I like to get the following, give or take:

- a history of previous therapy, counseling and psychiatric visits; what felt helpful; what didn't

- medical history including prescription medications, over the counter, nutritional supplements

- family of origin including history of mental illness

- education and work history

- relationship history: who have been the most significant romantic relationships and friendships

- trauma history

- current symptoms

- expectations and preferences for treatment; for example, individual (one on one), couples or family therapy; this could also include specific therapy expectations, such as a request for dream analysis or stress management skills

Not all mental health clinicians will begin this way. I cannot speak for all therapists, but most psychologists (who must have a Ph.D. in a psychology field as well as a list of other requirements) have been instructed (or should have been) to be thorough in assessment, diagnosis and treatment planning.

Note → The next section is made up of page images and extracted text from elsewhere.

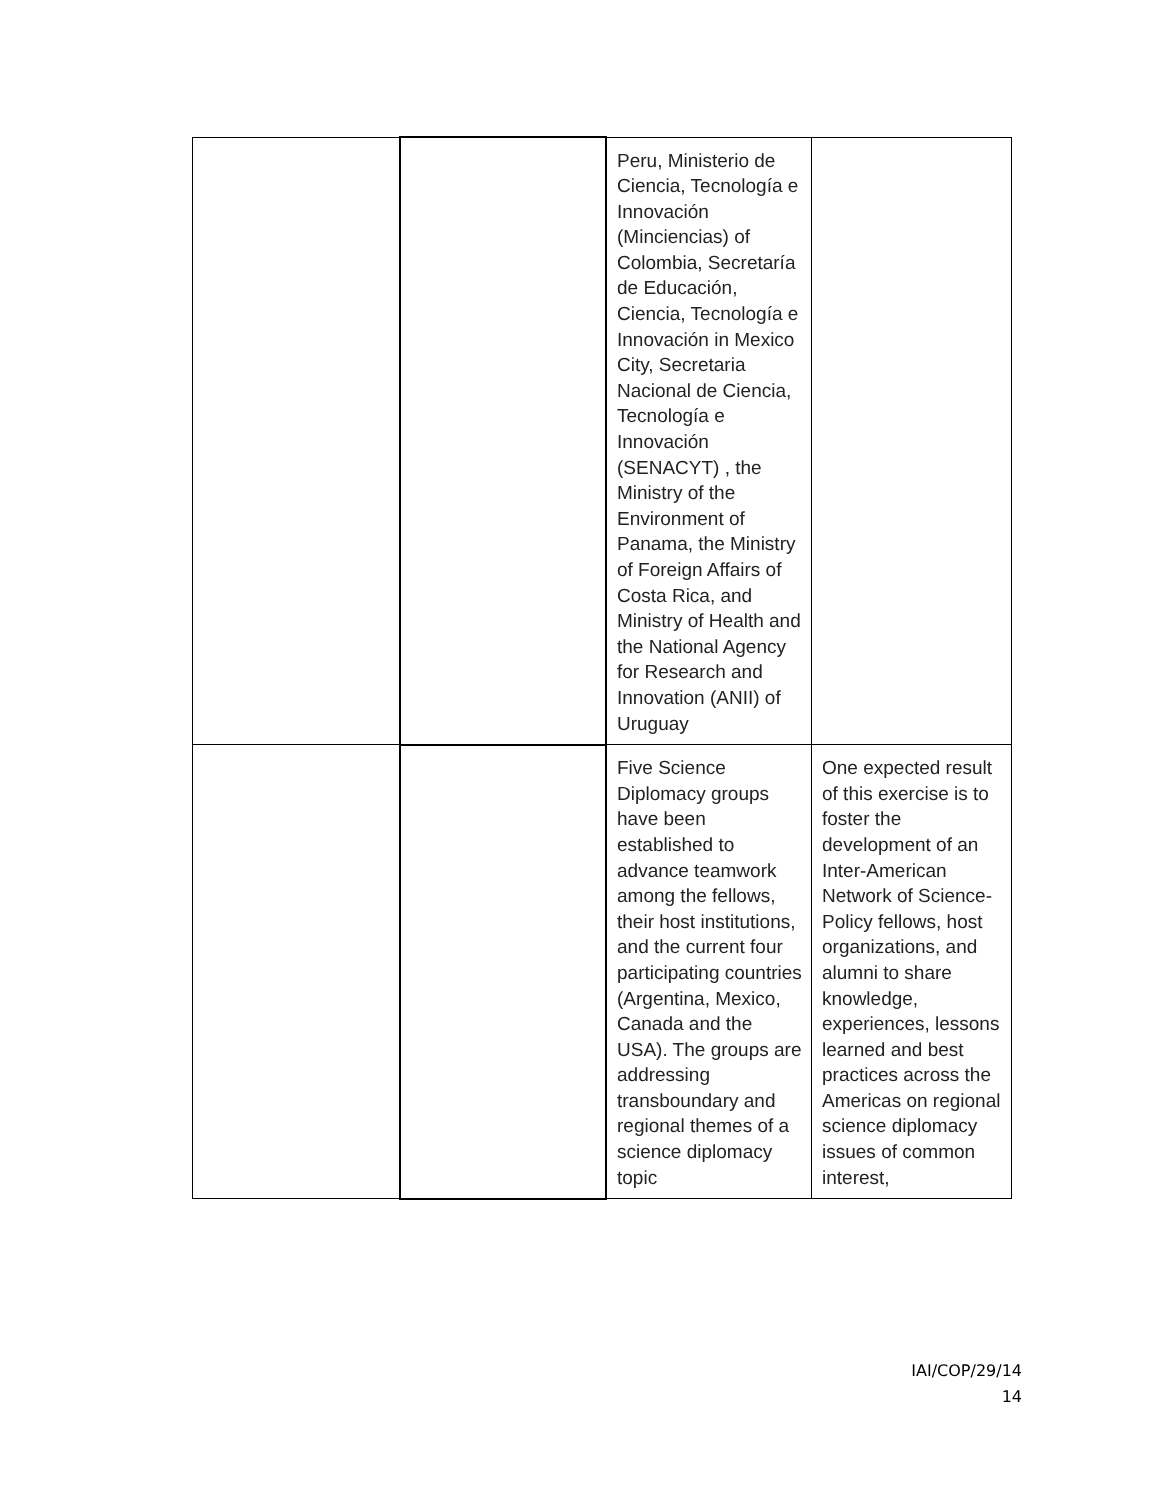| | | Peru, Ministerio de Ciencia, Tecnología e Innovación (Minciencias) of Colombia, Secretaría de Educación, Ciencia, Tecnología e Innovación in Mexico City, Secretaria Nacional de Ciencia, Tecnología e Innovación (SENACYT) , the Ministry of the Environment of Panama, the Ministry of Foreign Affairs of Costa Rica, and Ministry of Health and the National Agency for Research and Innovation (ANII) of Uruguay | |
| | | Five Science Diplomacy groups have been established to advance teamwork among the fellows, their host institutions, and the current four participating countries (Argentina, Mexico, Canada and the USA). The groups are addressing transboundary and regional themes of a science diplomacy topic | One expected result of this exercise is to foster the development of an Inter-American Network of Science-Policy fellows, host organizations, and alumni to share knowledge, experiences, lessons learned and best practices across the Americas on regional science diplomacy issues of common interest, |
IAI/COP/29/14
14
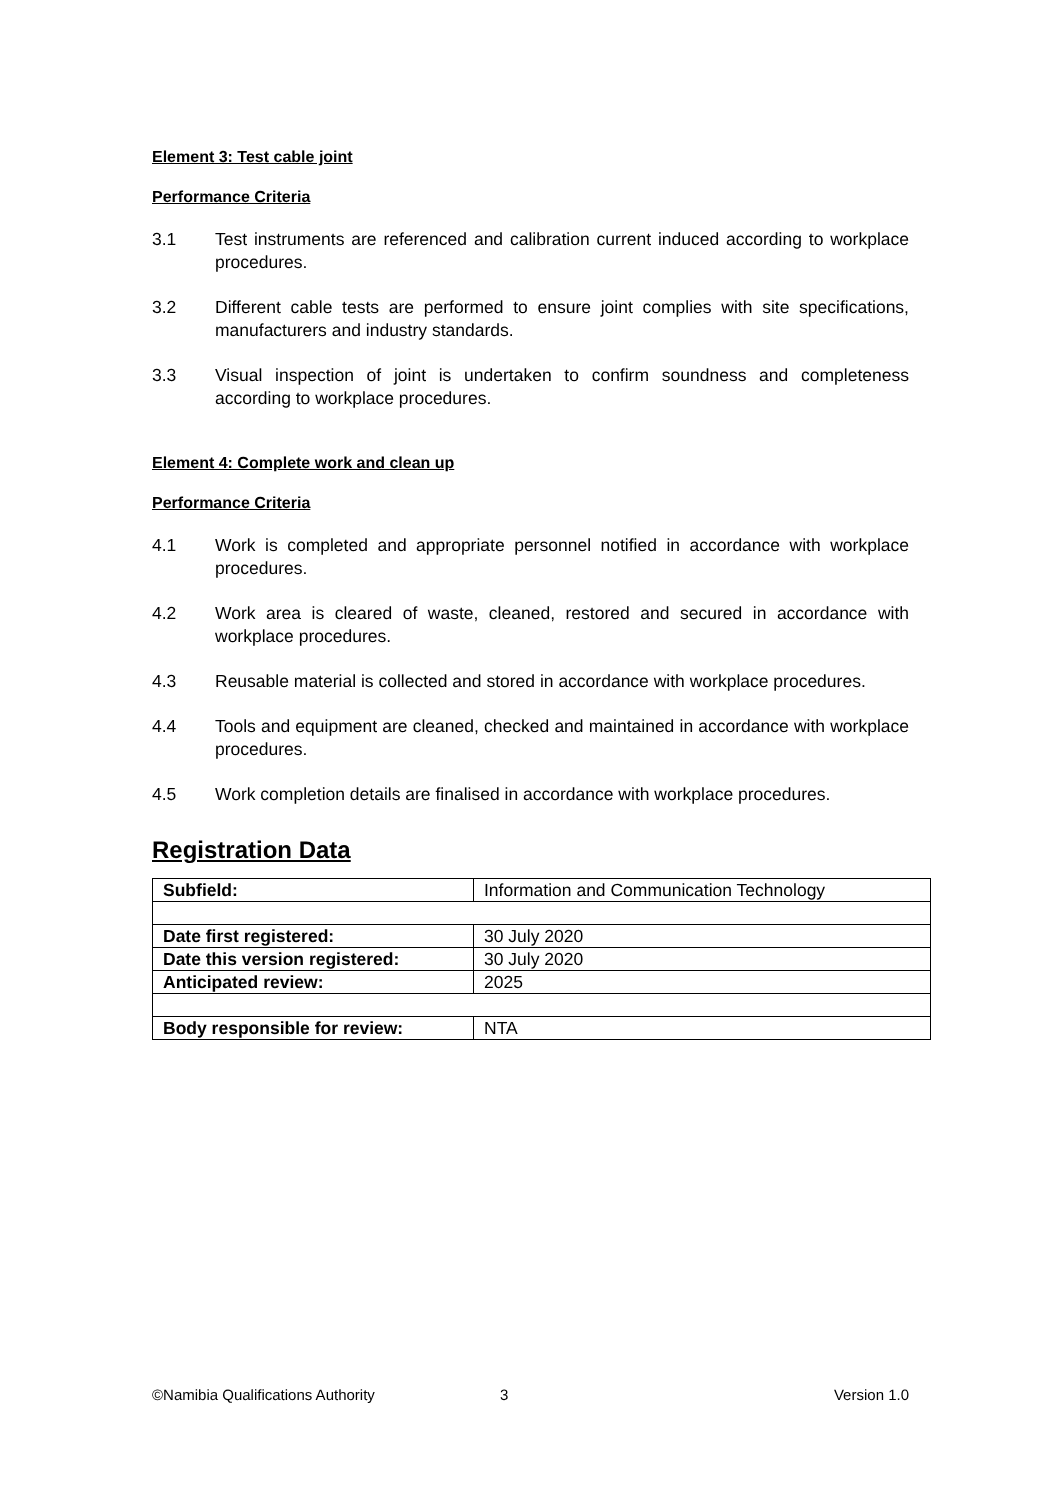Element 3: Test cable joint
Performance Criteria
3.1 Test instruments are referenced and calibration current induced according to workplace procedures.
3.2 Different cable tests are performed to ensure joint complies with site specifications, manufacturers and industry standards.
3.3 Visual inspection of joint is undertaken to confirm soundness and completeness according to workplace procedures.
Element 4: Complete work and clean up
Performance Criteria
4.1 Work is completed and appropriate personnel notified in accordance with workplace procedures.
4.2 Work area is cleared of waste, cleaned, restored and secured in accordance with workplace procedures.
4.3 Reusable material is collected and stored in accordance with workplace procedures.
4.4 Tools and equipment are cleaned, checked and maintained in accordance with workplace procedures.
4.5 Work completion details are finalised in accordance with workplace procedures.
Registration Data
| Subfield: | Information and Communication Technology |
| Date first registered: | 30 July 2020 |
| Date this version registered: | 30 July 2020 |
| Anticipated review: | 2025 |
| Body responsible for review: | NTA |
©Namibia Qualifications Authority 3 Version 1.0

If you are contemplating starting therapy and wonder what you can do to help move things along, thinking about your family history can be a plus. Many people prefer to keep their therapy quest private and that's understandable. But filling in the blank spots of the "who's who" in your family of origin can help the therapist in the diagnostic process. Any parents, grandparents, aunts, uncles, siblings, cousins who have been diagnosed with a mental health condition? Someone who has been prescribed psychiatric medications? Antidepressants? "Nerve pills?" Has anyone had a "nervous breakdown," an unofficial term that can range from a depressive episode to a psychotic break? Blank spots are not uncommon and can be worked around.

The important thing is showing up, being yourself, asking questions, thinking about goals, being willing to consider recommendations, and trusting that this can work, that you can find a caring, listening, non-judgemental ear, and ultimately you can feel better.